--- AIM ---
Copy all of the data below word for word, line by line.

(Records taken from a collection)
begin

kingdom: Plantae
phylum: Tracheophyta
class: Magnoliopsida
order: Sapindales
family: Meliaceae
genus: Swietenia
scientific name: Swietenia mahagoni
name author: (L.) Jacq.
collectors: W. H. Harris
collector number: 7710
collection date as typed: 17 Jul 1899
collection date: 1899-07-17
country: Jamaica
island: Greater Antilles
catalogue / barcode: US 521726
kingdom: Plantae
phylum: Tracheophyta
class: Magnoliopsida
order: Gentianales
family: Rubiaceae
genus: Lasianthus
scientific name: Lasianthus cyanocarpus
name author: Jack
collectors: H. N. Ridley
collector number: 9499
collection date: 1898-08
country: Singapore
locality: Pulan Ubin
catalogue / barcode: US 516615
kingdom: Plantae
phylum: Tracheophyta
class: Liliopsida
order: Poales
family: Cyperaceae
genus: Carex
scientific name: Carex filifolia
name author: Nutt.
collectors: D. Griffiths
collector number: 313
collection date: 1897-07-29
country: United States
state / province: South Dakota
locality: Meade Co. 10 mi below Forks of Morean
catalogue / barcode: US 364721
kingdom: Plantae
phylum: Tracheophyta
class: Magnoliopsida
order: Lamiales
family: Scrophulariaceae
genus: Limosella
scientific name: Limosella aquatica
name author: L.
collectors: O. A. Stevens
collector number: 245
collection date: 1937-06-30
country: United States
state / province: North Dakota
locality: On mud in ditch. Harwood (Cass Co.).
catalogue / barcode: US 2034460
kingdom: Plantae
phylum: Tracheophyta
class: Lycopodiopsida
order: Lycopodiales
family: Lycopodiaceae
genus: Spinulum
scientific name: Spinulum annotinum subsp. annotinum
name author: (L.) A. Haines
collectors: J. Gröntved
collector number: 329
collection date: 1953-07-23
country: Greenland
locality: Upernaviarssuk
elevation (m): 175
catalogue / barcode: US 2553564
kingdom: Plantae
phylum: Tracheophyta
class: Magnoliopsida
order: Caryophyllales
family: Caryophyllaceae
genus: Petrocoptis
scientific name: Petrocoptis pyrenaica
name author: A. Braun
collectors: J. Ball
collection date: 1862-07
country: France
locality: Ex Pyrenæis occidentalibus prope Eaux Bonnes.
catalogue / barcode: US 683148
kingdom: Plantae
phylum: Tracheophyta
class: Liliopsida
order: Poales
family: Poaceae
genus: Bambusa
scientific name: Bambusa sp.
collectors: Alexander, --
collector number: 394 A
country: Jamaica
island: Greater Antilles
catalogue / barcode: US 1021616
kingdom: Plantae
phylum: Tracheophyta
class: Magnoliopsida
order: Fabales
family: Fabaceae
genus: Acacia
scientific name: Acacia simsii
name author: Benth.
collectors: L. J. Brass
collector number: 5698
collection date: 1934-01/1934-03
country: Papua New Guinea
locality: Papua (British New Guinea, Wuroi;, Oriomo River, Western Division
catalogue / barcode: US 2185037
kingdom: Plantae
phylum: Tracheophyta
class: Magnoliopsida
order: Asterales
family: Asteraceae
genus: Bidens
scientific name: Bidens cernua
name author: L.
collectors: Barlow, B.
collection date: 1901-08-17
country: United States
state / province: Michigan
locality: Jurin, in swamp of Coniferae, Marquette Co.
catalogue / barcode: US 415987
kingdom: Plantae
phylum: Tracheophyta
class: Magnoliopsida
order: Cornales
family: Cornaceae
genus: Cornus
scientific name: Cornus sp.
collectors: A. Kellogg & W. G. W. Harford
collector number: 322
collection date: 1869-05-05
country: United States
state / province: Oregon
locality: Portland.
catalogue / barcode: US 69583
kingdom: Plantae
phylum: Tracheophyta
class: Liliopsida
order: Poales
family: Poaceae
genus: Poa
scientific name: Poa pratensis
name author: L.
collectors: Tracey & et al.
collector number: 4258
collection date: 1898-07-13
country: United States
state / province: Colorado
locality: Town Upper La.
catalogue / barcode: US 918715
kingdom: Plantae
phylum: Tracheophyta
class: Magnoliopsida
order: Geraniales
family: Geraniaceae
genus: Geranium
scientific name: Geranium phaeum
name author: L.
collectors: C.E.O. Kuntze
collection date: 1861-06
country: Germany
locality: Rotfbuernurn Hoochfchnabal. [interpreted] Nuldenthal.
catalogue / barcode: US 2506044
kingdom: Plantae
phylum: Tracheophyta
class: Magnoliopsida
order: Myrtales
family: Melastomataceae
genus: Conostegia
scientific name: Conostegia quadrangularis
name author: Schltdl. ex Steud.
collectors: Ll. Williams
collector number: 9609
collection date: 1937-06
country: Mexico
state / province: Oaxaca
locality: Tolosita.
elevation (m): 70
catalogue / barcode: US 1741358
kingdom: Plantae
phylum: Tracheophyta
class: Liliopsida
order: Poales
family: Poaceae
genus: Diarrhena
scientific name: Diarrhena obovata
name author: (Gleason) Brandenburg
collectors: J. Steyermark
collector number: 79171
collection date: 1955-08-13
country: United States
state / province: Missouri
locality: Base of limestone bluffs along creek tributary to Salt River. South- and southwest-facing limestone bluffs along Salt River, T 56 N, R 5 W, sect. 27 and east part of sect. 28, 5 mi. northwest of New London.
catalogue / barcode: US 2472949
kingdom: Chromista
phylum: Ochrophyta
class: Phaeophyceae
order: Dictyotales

end

--- OUTPUT FOR THIS EXERCISE ---
kingdom: Plantae
phylum: Tracheophyta
class: Magnoliopsida
order: Sapindales
family: Meliaceae
genus: Swietenia
scientific name: Swietenia mahagoni
name author: (L.) Jacq.
collectors: W. H. Harris
collector number: 7710
collection date as typed: 17 Jul 1899
collection date: 1899-07-17
country: Jamaica
island: Greater Antilles
catalogue / barcode: US 521726
kingdom: Plantae
phylum: Tracheophyta
class: Magnoliopsida
order: Gentianales
family: Rubiaceae
genus: Lasianthus
scientific name: Lasianthus cyanocarpus
name author: Jack
collectors: H. N. Ridley
collector number: 9499
collection date: 1898-08
country: Singapore
locality: Pulan Ubin
catalogue / barcode: US 516615
kingdom: Plantae
phylum: Tracheophyta
class: Liliopsida
order: Poales
family: Cyperaceae
genus: Carex
scientific name: Carex filifolia
name author: Nutt.
collectors: D. Griffiths
collector number: 313
collection date: 1897-07-29
country: United States
state / province: South Dakota
locality: Meade Co. 10 mi below Forks of Morean
catalogue / barcode: US 364721
kingdom: Plantae
phylum: Tracheophyta
class: Magnoliopsida
order: Lamiales
family: Scrophulariaceae
genus: Limosella
scientific name: Limosella aquatica
name author: L.
collectors: O. A. Stevens
collector number: 245
collection date: 1937-06-30
country: United States
state / province: North Dakota
locality: On mud in ditch. Harwood (Cass Co.).
catalogue / barcode: US 2034460
kingdom: Plantae
phylum: Tracheophyta
class: Lycopodiopsida
order: Lycopodiales
family: Lycopodiaceae
genus: Spinulum
scientific name: Spinulum annotinum subsp. annotinum
name author: (L.) A. Haines
collectors: J. Gröntved
collector number: 329
collection date: 1953-07-23
country: Greenland
locality: Upernaviarssuk
elevation (m): 175
catalogue / barcode: US 2553564
kingdom: Plantae
phylum: Tracheophyta
class: Magnoliopsida
order: Caryophyllales
family: Caryophyllaceae
genus: Petrocoptis
scientific name: Petrocoptis pyrenaica
name author: A. Braun
collectors: J. Ball
collection date: 1862-07
country: France
locality: Ex Pyrenæis occidentalibus prope Eaux Bonnes.
catalogue / barcode: US 683148
kingdom: Plantae
phylum: Tracheophyta
class: Liliopsida
order: Poales
family: Poaceae
genus: Bambusa
scientific name: Bambusa sp.
collectors: Alexander, --
collector number: 394 A
country: Jamaica
island: Greater Antilles
catalogue / barcode: US 1021616
kingdom: Plantae
phylum: Tracheophyta
class: Magnoliopsida
order: Fabales
family: Fabaceae
genus: Acacia
scientific name: Acacia simsii
name author: Benth.
collectors: L. J. Brass
collector number: 5698
collection date: 1934-01/1934-03
country: Papua New Guinea
locality: Papua (British New Guinea, Wuroi;, Oriomo River, Western Division
catalogue / barcode: US 2185037
kingdom: Plantae
phylum: Tracheophyta
class: Magnoliopsida
order: Asterales
family: Asteraceae
genus: Bidens
scientific name: Bidens cernua
name author: L.
collectors: Barlow, B.
collection date: 1901-08-17
country: United States
state / province: Michigan
locality: Jurin, in swamp of Coniferae, Marquette Co.
catalogue / barcode: US 415987
kingdom: Plantae
phylum: Tracheophyta
class: Magnoliopsida
order: Cornales
family: Cornaceae
genus: Cornus
scientific name: Cornus sp.
collectors: A. Kellogg & W. G. W. Harford
collector number: 322
collection date: 1869-05-05
country: United States
state / province: Oregon
locality: Portland.
catalogue / barcode: US 69583
kingdom: Plantae
phylum: Tracheophyta
class: Liliopsida
order: Poales
family: Poaceae
genus: Poa
scientific name: Poa pratensis
name author: L.
collectors: Tracey & et al.
collector number: 4258
collection date: 1898-07-13
country: United States
state / province: Colorado
locality: Town Upper La.
catalogue / barcode: US 918715
kingdom: Plantae
phylum: Tracheophyta
class: Magnoliopsida
order: Geraniales
family: Geraniaceae
genus: Geranium
scientific name: Geranium phaeum
name author: L.
collectors: C.E.O. Kuntze
collection date: 1861-06
country: Germany
locality: Rotfbuernurn Hoochfchnabal. [interpreted] Nuldenthal.
catalogue / barcode: US 2506044
kingdom: Plantae
phylum: Tracheophyta
class: Magnoliopsida
order: Myrtales
family: Melastomataceae
genus: Conostegia
scientific name: Conostegia quadrangularis
name author: Schltdl. ex Steud.
collectors: Ll. Williams
collector number: 9609
collection date: 1937-06
country: Mexico
state / province: Oaxaca
locality: Tolosita.
elevation (m): 70
catalogue / barcode: US 1741358
kingdom: Plantae
phylum: Tracheophyta
class: Liliopsida
order: Poales
family: Poaceae
genus: Diarrhena
scientific name: Diarrhena obovata
name author: (Gleason) Brandenburg
collectors: J. Steyermark
collector number: 79171
collection date: 1955-08-13
country: United States
state / province: Missouri
locality: Base of limestone bluffs along creek tributary to Salt River. South- and southwest-facing limestone bluffs along Salt River, T 56 N, R 5 W, sect. 27 and east part of sect. 28, 5 mi. northwest of New London.
catalogue / barcode: US 2472949
kingdom: Chromista
phylum: Ochrophyta
class: Phaeophyceae
order: Dictyotales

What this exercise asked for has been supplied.